Your slicing the tasks up and isolating them on separate machines to minimize the attack surface. Someone breaking into the web server will not be able to make any queries out to the web or to tor, and will only be able to query local services servers in b) such as the queue.

RabbitMQ has an HTTP interface, 0MQ uses TCP.

The other way to do it is to isolate every machine from every other machine and implement a SOA over Tor.

Taking the example of your web server needing to know the latest bitcoin price, you would implement an API on another hidden service and restrict access to it from only your web server. The web server would then have to be allowed to make queries out over Tor, but this can remain on the Tor network and can again be restricted to only your hidden 'proxy' services.

Most people associate Tor and hidden services with sites being slow and down all the time, but that is more a function of the level of experience in the field. Tor hidden sites have a different threat model so the ideal architecture is different to most common network architectures.

[kxo]

I personally like the idea of building a machine that terminates TOR (exclusively) into VMs, allowing no other outbound (non-whitelisted) traffic.

The biggest and most obvious threat to a lot of these hidden services are application-layer attacks.

You should not be using platforms that have the ability to do vast inspection of their runtime environment or make arbitrary outbound requests.

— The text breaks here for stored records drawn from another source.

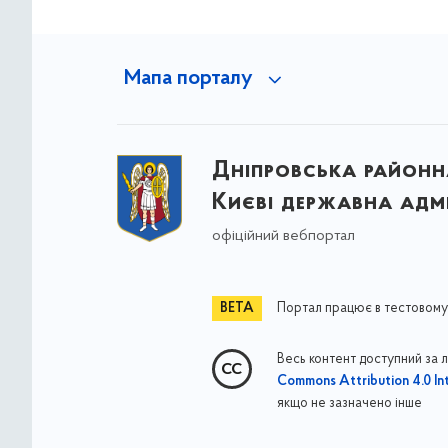
Мапа порталу
Дніпровська районна
Києві державна адмі
офіційний вебпортал
Портал працює в тестовому
Весь контент доступний за 
Commons Attribution 4.0 Int
якщо не зазначено інше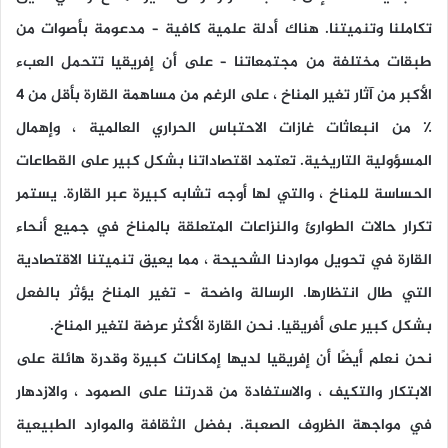
تكاملنا وتنميتنا. هناك أدلة علمية كافية – مدعومة بأصوات من
طبقات مختلفة من مجتمعاتنا – على أن إفريقيا تتحمل العبء
الأكبر من آثار تغير المناخ ، على الرغم من مساهمة القارة بأقل من 4
٪ من انبعاثات غازات الاحتباس الحراري العالمية ، وإهمال
المسؤولية التاريخية. تعتمد اقتصاداتنا بشكل كبير على القطاعات
الحساسة للمناخ ، والتي لها أوجه تشابه كبيرة عبر القارة. يستمر
تكرار حالات الطوارئ والنزاعات المتعلقة بالمناخ في جميع أنحاء
القارة في تحويل مواردنا الشحيحة ، مما يعيق تنميتنا الاقتصادية
التي طال انتظارها. الرسالة واضحة – تغير المناخ يؤثر بالفعل
بشكل كبير على أفريقيا. نحن القارة الأكثر عرضة لتغير المناخ.
نحن نعلم أيضًا أن إفريقيا لديها إمكانات كبيرة وقدرة هائلة على
الابتكار والتكيف ، والاستفادة من قدرتنا على الصمود ، والازدهار
في مواجهة الظروف الصعبة. بفضل الثقافة والموارد الطبيعية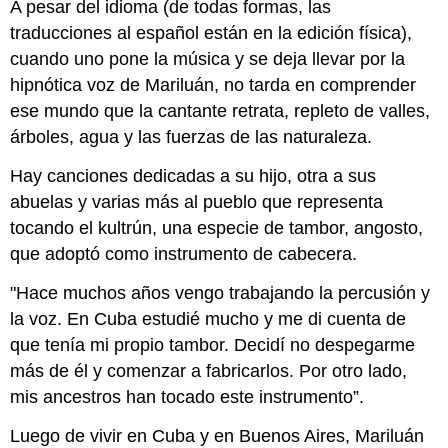
A pesar del idioma (de todas formas, las
traducciones al español están en la edición física),
cuando uno pone la música y se deja llevar por la
hipnótica voz de Mariluán, no tarda en comprender
ese mundo que la cantante retrata, repleto de valles,
árboles, agua y las fuerzas de las naturaleza.
Hay canciones dedicadas a su hijo, otra a sus
abuelas y varias más al pueblo que representa
tocando el kultrún, una especie de tambor, angosto,
que adoptó como instrumento de cabecera.
"Hace muchos años vengo trabajando la percusión y
la voz. En Cuba estudié mucho y me di cuenta de
que tenía mi propio tambor. Decidí no despegarme
más de él y comenzar a fabricarlos. Por otro lado,
mis ancestros han tocado este instrumento”.
Luego de vivir en Cuba y en Buenos Aires, Mariluán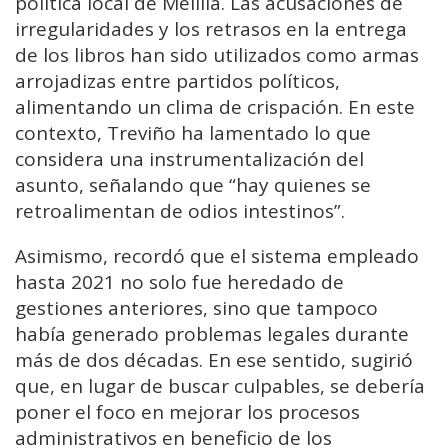
política local de Melilla. Las acusaciones de
irregularidades y los retrasos en la entrega
de los libros han sido utilizados como armas
arrojadizas entre partidos políticos,
alimentando un clima de crispación. En este
contexto, Treviño ha lamentado lo que
considera una instrumentalización del
asunto, señalando que “hay quienes se
retroalimentan de odios intestinos”.
Asimismo, recordó que el sistema empleado
hasta 2021 no solo fue heredado de
gestiones anteriores, sino que tampoco
había generado problemas legales durante
más de dos décadas. En ese sentido, sugirió
que, en lugar de buscar culpables, se debería
poner el foco en mejorar los procesos
administrativos en beneficio de los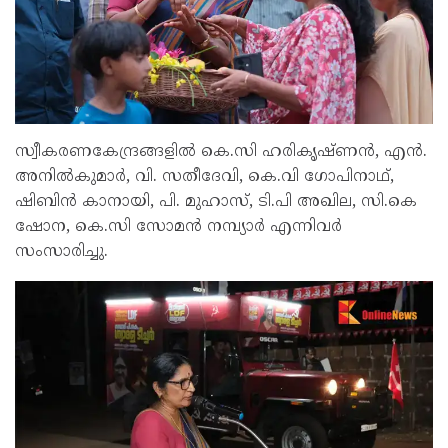
സ്വീകരണകേന്ദ്രങ്ങളിൽ കെ.സി ഹരികൃഷ്ണൻ, എൻ.
അനിൽകുമാർ, വി. സതീദേവി, കെ.വി ഗോപിനാഥ്,
ഷിബിൻ കാനായി, പി. മുഹാസ്, ടി.പി അഖില, സി.കെ
ഷോന, കെ.സി സോമൻ നമ്പ്യാർ എന്നിവർ
സംസാരിച്ചു.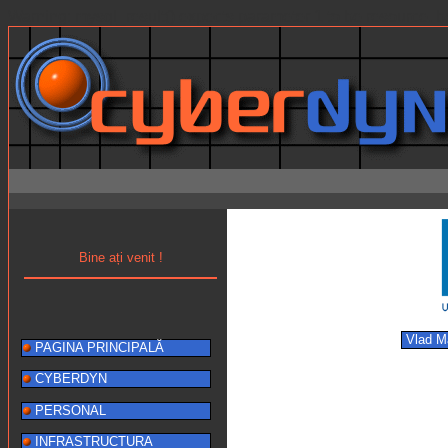
Warning: mysql_result() expects parameter 1 to be resource, b
Bine ați venit !
Vlad 
PAGINA PRINCIPALĂ
CYBERDYN
PERSONAL
INFRASTRUCTURA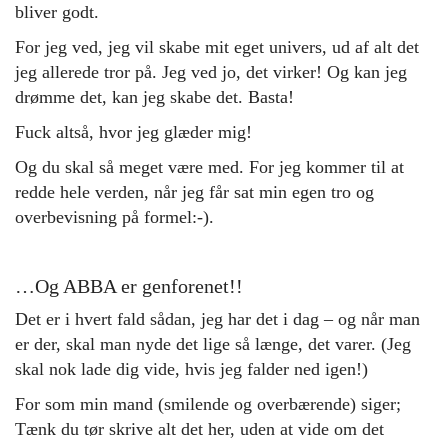
bliver godt.
For jeg ved, jeg vil skabe mit eget univers, ud af alt det
jeg allerede tror på. Jeg ved jo, det virker! Og kan jeg
drømme det, kan jeg skabe det. Basta!
Fuck altså, hvor jeg glæder mig!
Og du skal så meget være med. For jeg kommer til at
redde hele verden, når jeg får sat min egen tro og
overbevisning på formel:-).
…Og ABBA er genforenet!!
Det er i hvert fald sådan, jeg har det i dag – og når man
er der, skal man nyde det lige så længe, det varer. (Jeg
skal nok lade dig vide, hvis jeg falder ned igen!)
For som min mand (smilende og overbærende) siger;
Tænk du tør skrive alt det her, uden at vide om det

I'm not necessarily a fan of the "SOA-over-Tor" approach for something like a Bitcoin price: the explicitly-whitelisted bitcoin-price-checker-service communicating over a small-surface API (0MQ, Rabbit (albeit this is a bit of a larger attack surface, internally)) to another VM that has externally-terminated Tor-only outbound internet access is probably easier to work with.

I should spin up a CoreOS distribution with all guest VM outbound access turned off and try out host-level Tor termination.